(Exercise task A):
Answer these questions using the Peregrine article:
(i) How much surplus cash does the company have on its balance sheet?
(ii) How much did Peregrine have under management as of Sept. 30?
(iii) What is Peregrine's market value?
(Exercise task B):
Reproduce the Peregrine article word for word, everything from "Peregrine, which had" down to "6.1 billion rand.".

The company, which also owns half of advisory business Java Capital, has about 1.5 billion rand ($115 million) of surplus cash on its balance sheet that could be used to start the venture, Chief Executive Officer Jonathan Hertz, 44, said in an interview at Bloomberg’s Johannesburg office. The board still has to make a final decision and the proposal is one of the options it’s looking at, he said.
“The accumulated profit that Peregrine earned over the years and hasn’t been paid out as dividends has become substantial and materially exceeds the assets that are needed to run the business,” he said this week. The company is now “seriously considering whether to return the excess money to shareholders either directly or in the form of an investment vehicle given to shareholders that they can own.”
Peregrine, which had 105 billion rand under management as of Sept. 30, is seeking ways to divorce the balance sheet of the parent company from its operating units. Having a separate operating business will make it easier to value the company because it will avoid some of the volatility to earnings that comes with investing excess funds in capital markets. The surplus comprises about 600 million rand invested in hedge funds, including Peregrine Capital, 350 million rand from Channel Islands-based Stenham Ltd., as well as other sundry investments.
The company’s share price surged as much as 6.7 percent, the most in more than a year on an intraday basis, before paring gains to trade 0.9 percent up at 26.93 rand as of 4:12 p.m. in Johannesburg. Share volumes were 2.2 times the three-month daily average. Peregrine has a market value of 6.1 billion rand.
“One of the problems Peregrine has is that it has quite a big balance sheet relative to its size,” Hertz said. “You invest your money in things that go up and go down so your earnings don’t have a smooth road. There’s quite a bit of work being done to explore a restructuring of the business, splitting out the balance sheet from the rest.”
Bradley Preston, a fund manager at Cape Town-based Mergence Asset Managers Ltd., which owns shares in Peregrine, said the company’s underlying businesses are expected to keep producing sound earnings.
“For a while Peregrine has been a potential take-out target and excess capital on the balance sheet makes that attractive, but no buyer has been successful as yet,” Preston said by email. “This proposed split could be an alternative way to unlock value.”

(Provided data):
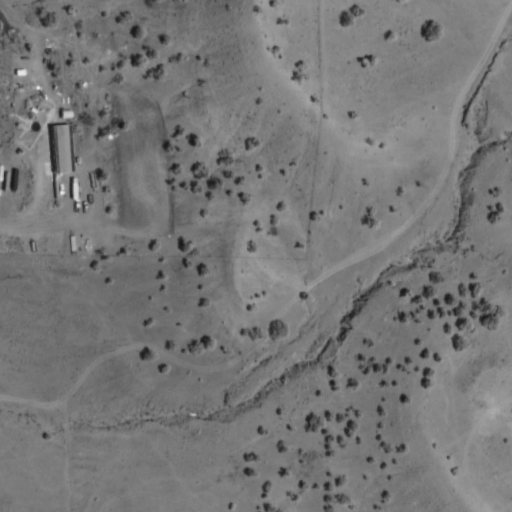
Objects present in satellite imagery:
building: (62, 149)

(Right answer A):
(i) About 1.5 billion rand ($115 million).
(ii) 105 billion rand.
(iii) 6.1 billion rand.

(Right answer B):
Peregrine, which had 105 billion rand under management as of Sept. 30, is seeking ways to divorce the balance sheet of the parent company from its operating units. Having a separate operating business will make it easier to value the company because it will avoid some of the volatility to earnings that comes with investing excess funds in capital markets. The surplus comprises about 600 million rand invested in hedge funds, including Peregrine Capital, 350 million rand from Channel Islands-based Stenham Ltd., as well as other sundry investments.
The company’s share price surged as much as 6.7 percent, the most in more than a year on an intraday basis, before paring gains to trade 0.9 percent up at 26.93 rand as of 4:12 p.m. in Johannesburg. Share volumes were 2.2 times the three-month daily average. Peregrine has a market value of 6.1 billion rand.